Among the complaints filed with the court, Maxwell’s lawyers say she has been: 

  • Denied an eye mask to block sleep disturbances
  • Denied access to the prison commissary, for no apparent reason
  • Subjected to regular cell searches and open-mouth inspections
  • Awakened every 15 minutes by night-time flashlight checks
  • Subjected to a jail rife with vermin and exposed to the odor of overflowing toilets
  • Served a moldy salad
  • Shoved into her cell and then forced to scrub it in retaliation for reporting physical abuse
  • “Touched in a sexually inappropriate manner by corrections officers on multiple occasions” during patdowns
  • Threatened by a U.S. marshal, who warned her: “You are not special -- remember, you are in custody and the judge doesn’t care about you”
  • Deprived of a desk or other writing surface for taking notes while reviewing documents
  • Required by Covid protocols to sit across the table from her lawyers rather than next to them where they could use a laptop together
  • Given no access to email and only 30 minutes a month for personal phone calls, while other pretrial detainees got 500 minutes because of pandemic visiting restrictions

On Nov. 22, Maxwell’s brothers and sisters petitioned the United Nations Working Group on Arbitrary Detention about her conditions, saying her rights are being violated. 

Last December, the government said Maxwell has access to recreation, computers and TV, can work on her defense for much of the day, and makes her allotted eight hours a month of social calls. She also has a notebook and her own room to review evidence all day long and “receives more time to review her discovery than any other inmate” in the jail, prosecutors told the court.

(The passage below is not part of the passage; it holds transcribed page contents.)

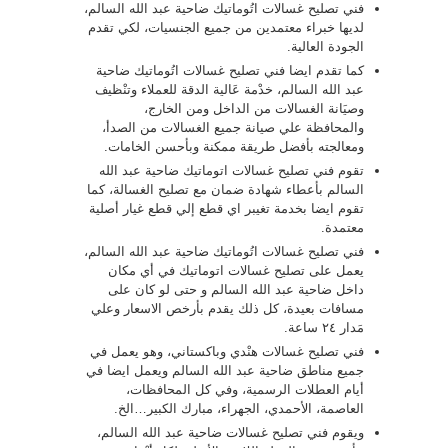
فني تصليح غسالات اتُوماتيك ضاحية عبد الله السالم،
لديها خبراء معتمدين من جميع الجنسيات، لكي تقدم
الجودة العالية.
كما تقدم ايضا فني تصليح غسالات اتُوماتيك ضاحية
عبد الله السالم، خدْمة عَالية الدقة للعملاء وتنْظيف
وصيَانة الغسالات من الداخل ومن الخارج،
والمحافظة علي صيانة جميع الغسالات من الصدأ،
ومعالجته بأفضل طريقة ممكنة وبأحسن الخامات.
تقوم فني تصليح غسالات اتوماتيك ضاحية عبد الله
السالم بأعطاء شهادة ضمان مع تصليح الغسالة، كما
تقوم ايضا بخدمة تغيبر اي قطع إلي قطع غيار أصلية
معتمدة.
فني تصليح غسالات اتُوماتيك ضاحية عبد الله السالم،
يعمل على تصليح غسالات اتوماتيك في أي مكان
داخل ضاحية عبد الله السالم و حتى لو كان على
مسافات بعيدة، كل ذلك يقدم بأرخص الاسعار وعلي
مَدار ٢٤ ساعة.
فني تصليح غسالات هنْدي وباكستاني، وهو يعمل في
جميع مناطق ضاحية عبد الله السالم ويعمل ايضا في
أيام العطلات الرسمية، وفي كل المحافظات،
العاصمة، الأحمدي، الجهراء، مبارك الكبير…الخ.
ويقوم فني تصليح غسالات ضاحية عبد الله السالم،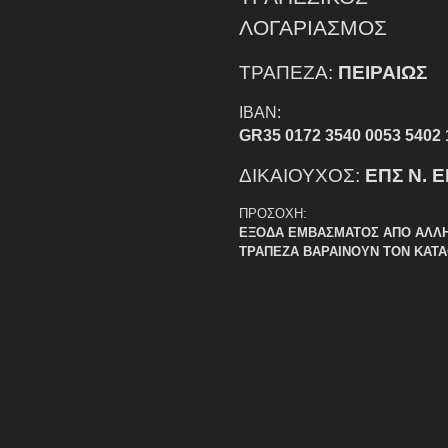
ΛΟΓΑΡΙΑΣΜΟΣ
ΤΡΑΠΕΖΑ:
ΠΕΙΡΑΙΩΣ
IBAN:
GR35 0172 3540 0053 5402 
ΔΙΚΑΙΟΥΧΟΣ:
ΕΠΣ Ν. 
ΠΡΟΣΟΧΗ:
ΕΞΟΔΑ ΕΜΒΑΣΜΑΤΟΣ ΑΠΟ ΑΛΛ
ΤΡΑΠΕΖΑ ΒΑΡΑΙΝΟΥΝ ΤΟΝ ΚΑΤ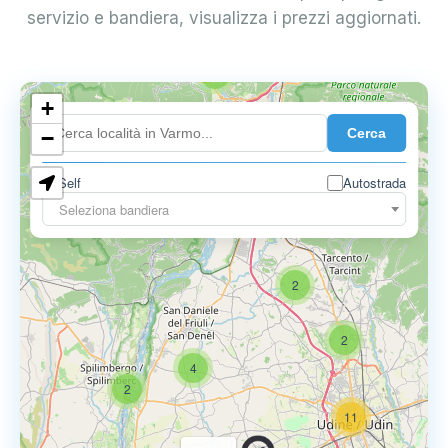
servizio e bandiera, visualizza i prezzi aggiornati.
2
+
Cerca
−
Self
Autostrada
Seleziona bandiera
2
2
4
2
11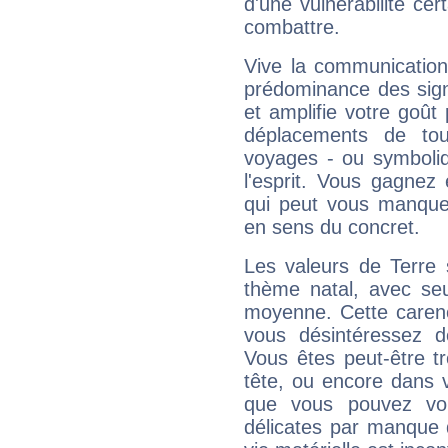
d'une vulnérabilité ce
combattre.
Vive la communication e
prédominance des sign
et amplifie votre goût 
déplacements de tout
voyages - ou symboliq
l'esprit. Vous gagnez
qui peut vous manquer
en sens du concret.
Les valeurs de Terre 
thème natal, avec se
moyenne. Cette carenc
vous désintéressez de
Vous êtes peut-être t
tête, ou encore dans v
que vous pouvez vou
délicates par manque 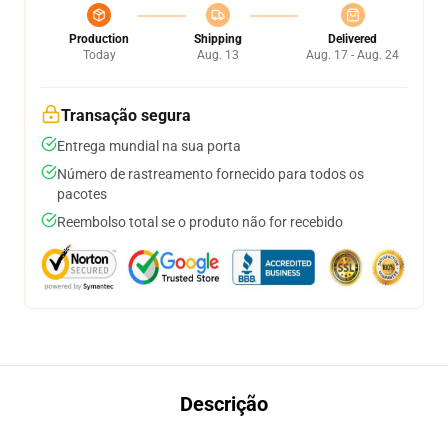
Production
Shipping
Delivered
Today
Aug. 13
Aug. 17 - Aug. 24
Transação segura
Entrega mundial na sua porta
Número de rastreamento fornecido para todos os
pacotes
Reembolso total se o produto não for recebido
Descrição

The Bureau of Prisons has previously said it “takes allegations of staff misconduct seriously” and refers claims for investigation as warranted. It declined additional comment for this story. A spokesman for the U.S. Marshals Service, which transports prisoners to and from the court, didn’t immediately return an email seeking comment about Maxwell’s complaints.

Paperny said Maxwell might draw a lesson from the company she’s now keeping, most of whom couldn’t conceive of the privilege she enjoyed before her arrest. In that way, he said, jail for Maxwell can be a “chance to grow.”